源内は意次の許可のもと、長崎でオランダ語を学び、自ら所蔵するドドネウス著『植物図譜(クライト・ブック)』(Dodonaeus:Cruydt−Boeck)を翻訳したかったと思われる。源内は「阿蘭陀翻訳御用」として長崎へ遊学したものの、蘭書本草書の翻訳は頓挫してしまった。西善三郎から譲られたエレキテルを江戸へ持ち帰ったことぐらいが、遊学の成果といえるかもしれない。
田沼時代は、冥加金(みょうがきん)を上納することを条件に特定の商人に株札を発行し、株仲間を公認した。株仲間はやがて市場を独占し、莫大(ばくだい)な利益を得る。台頭した富裕商人は自由で開放的な大気を満喫し、また幕臣でも役職にありつけない旗本のなかに、風流を楽しみ、学問や文学に勤(いそ)しむ者も出てきた。新しい文芸の開花は、かれらに依拠するところが多い。その一例が、錦絵の誕生である。
明和2(1765)年、江戸で大小絵暦が流行した。大小絵暦(えごよみ)は、その年の大の月、小の月の順序を知らせるために作られた略暦である。
この年の正月、江戸の裕福な好事家は、以前より華麗で機知に富んだ絵暦を競い合った。森島中良は、「明和二申の歳大小の会といふ事流行(はやり)て、略暦に美を盡(つく)し、画会の如く勝劣定むる事なり、此時より七八遍摺の板行を初てしはじむ」(『反古籠』)と報告している。
好事家の競作により、鈴木春信をして錦絵を生み出させた。江戸名物の東錦絵の人気と相まって、春信は一躍画壇の頂点に上り詰めたのである。美人や役者の錦絵は、極彩色でいっそう華美となり、現世の享楽的な流行を反映した。

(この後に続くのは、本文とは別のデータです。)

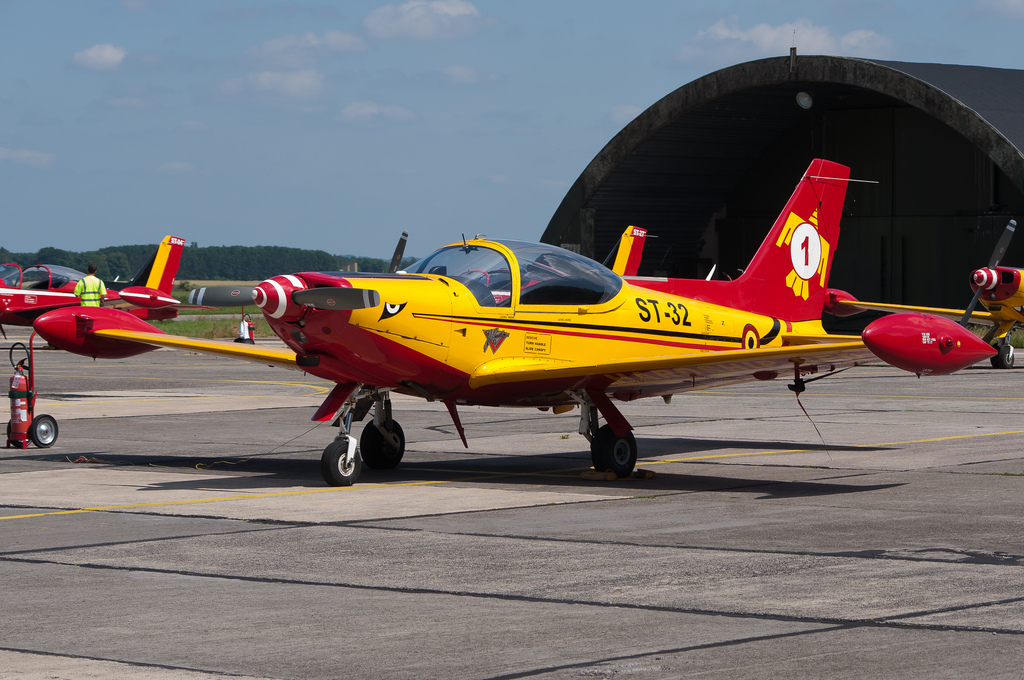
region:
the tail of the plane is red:
[753, 144, 874, 367]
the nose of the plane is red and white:
[204, 267, 366, 338]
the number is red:
[713, 175, 851, 286]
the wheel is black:
[291, 413, 383, 508]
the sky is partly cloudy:
[86, 1, 543, 221]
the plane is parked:
[128, 90, 942, 523]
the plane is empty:
[359, 198, 644, 326]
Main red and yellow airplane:
[34, 154, 1008, 481]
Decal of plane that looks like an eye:
[378, 295, 413, 325]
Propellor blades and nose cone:
[188, 273, 382, 319]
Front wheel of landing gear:
[323, 406, 368, 486]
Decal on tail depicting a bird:
[769, 198, 839, 300]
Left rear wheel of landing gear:
[573, 378, 641, 480]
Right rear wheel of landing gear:
[353, 386, 408, 486]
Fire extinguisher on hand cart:
[1, 314, 60, 452]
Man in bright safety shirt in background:
[72, 263, 111, 309]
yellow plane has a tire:
[591, 427, 637, 478]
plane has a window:
[482, 238, 616, 306]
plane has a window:
[419, 248, 512, 306]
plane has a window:
[52, 263, 90, 292]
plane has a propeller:
[291, 284, 384, 308]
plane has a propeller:
[172, 288, 258, 307]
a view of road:
[458, 538, 727, 656]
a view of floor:
[356, 474, 613, 588]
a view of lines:
[391, 544, 663, 663]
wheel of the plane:
[280, 380, 571, 570]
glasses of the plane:
[347, 203, 693, 378]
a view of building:
[537, 60, 1005, 310]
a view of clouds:
[202, 81, 336, 136]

こうなると奢侈(しゃし)を禁じ、倹約を旨とする寛政の改革や天保の改革では、当然、取り締まりの対象とされてくる。
浮世絵の人気と相まって、木版画挿絵を加えた黄表紙も安永ごろからあらわれ、滑稽(こっけい)や諷刺(ふうし)話に人気を博した。山東京伝は、佐野政言(まさこと)が天明3(1783)年、意次の嫡子意知おきともを私怨により殿中において殺害した事件を題材に『将門秀郷(しょうもんひでさと) 時代世話二挺鼓(にちょうつづみ)』を著した。また恋川春町は、蝦夷地開拓計画を題材として『悦贔屓蝦夷押(よろこんぶひいきえぞおし)領』を著し、意次を風刺した。
しかし、こうした政治風刺は、寛政の改革において処分の対象となり、黄表紙は絶版処分とされていった。洒落(しゃれ)や滑稽はなくなり、教訓めいたかた苦しい内容へと変わるのである。
天明6(1786)年8月、将軍家治が死去し、家斉が第11代将軍となり、翌7年松平定信が老中となると、意次は窮地に追い込まれた。老中を免ぜられ、蟄居(ちっきょ)を申し付けられ、諸領3万7000石を召しあげられた。意次は天明8(1788)年、70歳をもって死去した。田沼時代の一種の自由で開放的な大気は、一方で汚職をはびこらせ、風紀をゆるませ、士風を衰えさせたが、他方で各種の学芸を開花させ、各種の人間の存在を可能にさせたのである。
(福島大名誉教授)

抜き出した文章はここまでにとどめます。